But enough about me, look at Queer Eye's beloved Jonathan Van Ness. While he's been outspoken about being genderqueer, gay, and HIV positive, he prefers he/him pronouns. "The older I get, the more I think that I'm nonbinary," Van Ness said. "I'm gender nonconforming. Like, some days I feel like a man, but then other days I feel like a woman." As he told Out magazine, he doesn't identify as a man, but he does prefer "he/him/his" pronouns. In his view, those pronouns don't detract from or contradict his non-binary identity, because gender is not about simple binaries between masculine and feminine identifiers. "Any opportunity I have to break down stereotypes of the binary, I am down for it, I'm here for it," he said. "I think that a lot of times gender is used to separate and divide. It's this social construct that I don't really feel like I fit into the way I used to."

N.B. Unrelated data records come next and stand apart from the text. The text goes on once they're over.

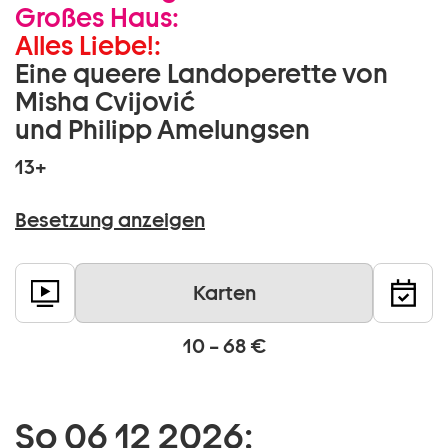
Großes Haus:
Alles Liebe!:
Eine queere Landoperette von
Misha Cvijović
und Philipp Amelungsen
13+
Besetzung anzeigen
Karten
10 – 68 €
So 06 12 2026: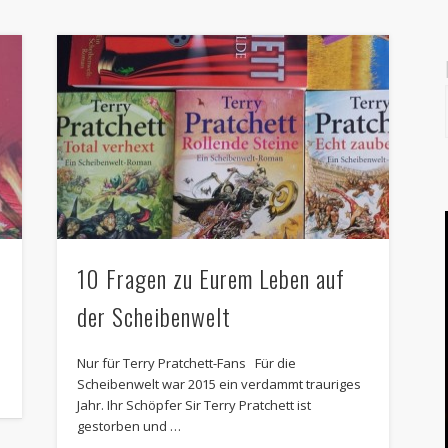
10 Fragen zu Eurem Leben auf
der Scheibenwelt
Nur für Terry Pratchett-Fans Für die
Scheibenwelt war 2015 ein verdammt trauriges
Jahr. Ihr Schöpfer Sir Terry Pratchett ist
gestorben und …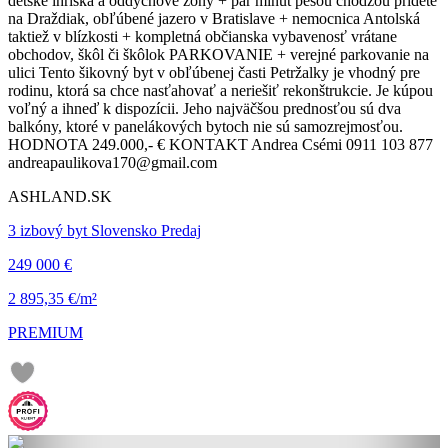
detské ihriská a oddychové zóny + pár minút pešou chôdzou prídete
na Draždiak, obľúbené jazero v Bratislave + nemocnica Antolská
taktiež v blízkosti + kompletná občianska vybavenosť vrátane
obchodov, škôl či škôlok PARKOVANIE + verejné parkovanie na
ulici Tento šikovný byt v obľúbenej časti Petržalky je vhodný pre
rodinu, ktorá sa chce nasťahovať a neriešiť rekonštrukcie. Je kúpou
voľný a ihneď k dispozícii. Jeho najväčšou prednosťou sú dva
balkóny, ktoré v panelákových bytoch nie sú samozrejmosťou.
HODNOTA 249.000,- € KONTAKT Andrea Csémi 0911 103 877
andreapaulikova170@gmail.com
ASHLAND.SK
3 izbový byt Slovensko Predaj
249 000 €
2 895,35 €/m²
PREMIUM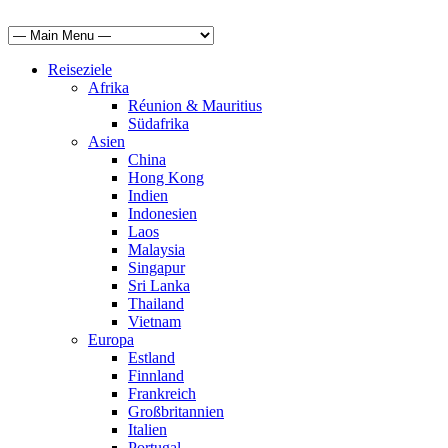
Reiseziele
Afrika
Réunion & Mauritius
Südafrika
Asien
China
Hong Kong
Indien
Indonesien
Laos
Malaysia
Singapur
Sri Lanka
Thailand
Vietnam
Europa
Estland
Finnland
Frankreich
Großbritannien
Italien
Portugal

On the other hand, last month non-binary singer Sam Smith announced that their preferred pronouns are "they/them." Smith posted to Instagram, "I've decided I am changing my pronouns to THEY/THEM ❤ after a lifetime of being at war with my gender I've decided to embrace myself for who I am, inside and out." People like Smith and Trevor Project's Sam Brenton simply feel more validated, seen, heard, and true to themselves with gender-neutral pronouns. Smith wrote, "I'm so excited and privileged to be surrounded by people that support me in this decision but I've been very nervous about announcing this because I care too much about what people think but f*ck it!"
Most importantly, as pretty much every non-binary person and activist is aware, changing cultural norms is hard. While LGBTQ+ activism is inspired and passionate and dedicated to expanding human rights to all gender identities, we all know that changing society's entire understanding of gender and pronoun usage is about slowly opening minds. As Smith wrote, "I understand there will be many mistakes and mis gendering but all I ask is you please please try. I hope you can see me like I see myself now. Thank you." Happy Pronouns Day to you/him/her/they/(f)aer/zim.